Set task
Convert the lines in the entries below into a JSON list of strings, with one string per line and no blank lines.

Records for processing
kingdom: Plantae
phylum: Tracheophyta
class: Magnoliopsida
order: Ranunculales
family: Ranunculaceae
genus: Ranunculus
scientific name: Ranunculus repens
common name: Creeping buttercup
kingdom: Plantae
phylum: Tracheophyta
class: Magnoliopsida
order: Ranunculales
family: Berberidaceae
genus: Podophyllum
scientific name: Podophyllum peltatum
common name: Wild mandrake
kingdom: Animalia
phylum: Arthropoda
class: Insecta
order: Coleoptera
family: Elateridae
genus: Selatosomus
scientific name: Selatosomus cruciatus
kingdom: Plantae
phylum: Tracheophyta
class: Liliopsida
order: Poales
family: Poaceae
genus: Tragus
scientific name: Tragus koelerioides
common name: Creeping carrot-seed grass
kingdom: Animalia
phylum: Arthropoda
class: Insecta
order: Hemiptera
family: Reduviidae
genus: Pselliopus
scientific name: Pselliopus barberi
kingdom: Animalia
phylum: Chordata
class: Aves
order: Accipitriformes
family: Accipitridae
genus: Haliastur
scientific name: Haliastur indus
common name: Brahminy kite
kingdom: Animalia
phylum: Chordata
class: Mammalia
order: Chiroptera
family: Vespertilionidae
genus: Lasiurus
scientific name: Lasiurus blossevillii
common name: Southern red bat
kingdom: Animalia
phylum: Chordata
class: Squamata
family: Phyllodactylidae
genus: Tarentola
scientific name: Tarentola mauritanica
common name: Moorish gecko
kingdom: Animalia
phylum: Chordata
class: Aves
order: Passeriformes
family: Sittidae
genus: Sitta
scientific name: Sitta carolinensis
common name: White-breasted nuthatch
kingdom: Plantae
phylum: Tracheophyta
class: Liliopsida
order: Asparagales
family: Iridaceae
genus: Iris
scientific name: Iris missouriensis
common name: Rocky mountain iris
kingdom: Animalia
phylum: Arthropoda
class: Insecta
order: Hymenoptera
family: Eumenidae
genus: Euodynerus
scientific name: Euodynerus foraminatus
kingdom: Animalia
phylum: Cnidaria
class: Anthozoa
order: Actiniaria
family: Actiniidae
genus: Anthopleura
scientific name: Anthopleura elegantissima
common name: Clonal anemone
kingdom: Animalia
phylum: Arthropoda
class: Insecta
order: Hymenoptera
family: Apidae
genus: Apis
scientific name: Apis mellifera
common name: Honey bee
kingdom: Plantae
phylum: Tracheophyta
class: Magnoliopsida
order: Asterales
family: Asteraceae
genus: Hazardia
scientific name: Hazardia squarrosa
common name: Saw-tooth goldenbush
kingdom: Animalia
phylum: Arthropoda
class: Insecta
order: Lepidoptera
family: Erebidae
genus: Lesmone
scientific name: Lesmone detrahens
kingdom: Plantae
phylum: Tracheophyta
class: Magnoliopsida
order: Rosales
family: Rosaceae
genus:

Final result
[
  "kingdom: Plantae",
  "phylum: Tracheophyta",
  "class: Magnoliopsida",
  "order: Ranunculales",
  "family: Ranunculaceae",
  "genus: Ranunculus",
  "scientific name: Ranunculus repens",
  "common name: Creeping buttercup",
  "kingdom: Plantae",
  "phylum: Tracheophyta",
  "class: Magnoliopsida",
  "order: Ranunculales",
  "family: Berberidaceae",
  "genus: Podophyllum",
  "scientific name: Podophyllum peltatum",
  "common name: Wild mandrake",
  "kingdom: Animalia",
  "phylum: Arthropoda",
  "class: Insecta",
  "order: Coleoptera",
  "family: Elateridae",
  "genus: Selatosomus",
  "scientific name: Selatosomus cruciatus",
  "kingdom: Plantae",
  "phylum: Tracheophyta",
  "class: Liliopsida",
  "order: Poales",
  "family: Poaceae",
  "genus: Tragus",
  "scientific name: Tragus koelerioides",
  "common name: Creeping carrot-seed grass",
  "kingdom: Animalia",
  "phylum: Arthropoda",
  "class: Insecta",
  "order: Hemiptera",
  "family: Reduviidae",
  "genus: Pselliopus",
  "scientific name: Pselliopus barberi",
  "kingdom: Animalia",
  "phylum: Chordata",
  "class: Aves",
  "order: Accipitriformes",
  "family: Accipitridae",
  "genus: Haliastur",
  "scientific name: Haliastur indus",
  "common name: Brahminy kite",
  "kingdom: Animalia",
  "phylum: Chordata",
  "class: Mammalia",
  "order: Chiroptera",
  "family: Vespertilionidae",
  "genus: Lasiurus",
  "scientific name: Lasiurus blossevillii",
  "common name: Southern red bat",
  "kingdom: Animalia",
  "phylum: Chordata",
  "class: Squamata",
  "family: Phyllodactylidae",
  "genus: Tarentola",
  "scientific name: Tarentola mauritanica",
  "common name: Moorish gecko",
  "kingdom: Animalia",
  "phylum: Chordata",
  "class: Aves",
  "order: Passeriformes",
  "family: Sittidae",
  "genus: Sitta",
  "scientific name: Sitta carolinensis",
  "common name: White-breasted nuthatch",
  "kingdom: Plantae",
  "phylum: Tracheophyta",
  "class: Liliopsida",
  "order: Asparagales",
  "family: Iridaceae",
  "genus: Iris",
  "scientific name: Iris missouriensis",
  "common name: Rocky mountain iris",
  "kingdom: Animalia",
  "phylum: Arthropoda",
  "class: Insecta",
  "order: Hymenoptera",
  "family: Eumenidae",
  "genus: Euodynerus",
  "scientific name: Euodynerus foraminatus",
  "kingdom: Animalia",
  "phylum: Cnidaria",
  "class: Anthozoa",
  "order: Actiniaria",
  "family: Actiniidae",
  "genus: Anthopleura",
  "scientific name: Anthopleura elegantissima",
  "common name: Clonal anemone",
  "kingdom: Animalia",
  "phylum: Arthropoda",
  "class: Insecta",
  "order: Hymenoptera",
  "family: Apidae",
  "genus: Apis",
  "scientific name: Apis mellifera",
  "common name: Honey bee",
  "kingdom: Plantae",
  "phylum: Tracheophyta",
  "class: Magnoliopsida",
  "order: Asterales",
  "family: Asteraceae",
  "genus: Hazardia",
  "scientific name: Hazardia squarrosa",
  "common name: Saw-tooth goldenbush",
  "kingdom: Animalia",
  "phylum: Arthropoda",
  "class: Insecta",
  "order: Lepidoptera",
  "family: Erebidae",
  "genus: Lesmone",
  "scientific name: Lesmone detrahens",
  "kingdom: Plantae",
  "phylum: Tracheophyta",
  "class: Magnoliopsida",
  "order: Rosales",
  "family: Rosaceae",
  "genus:"
]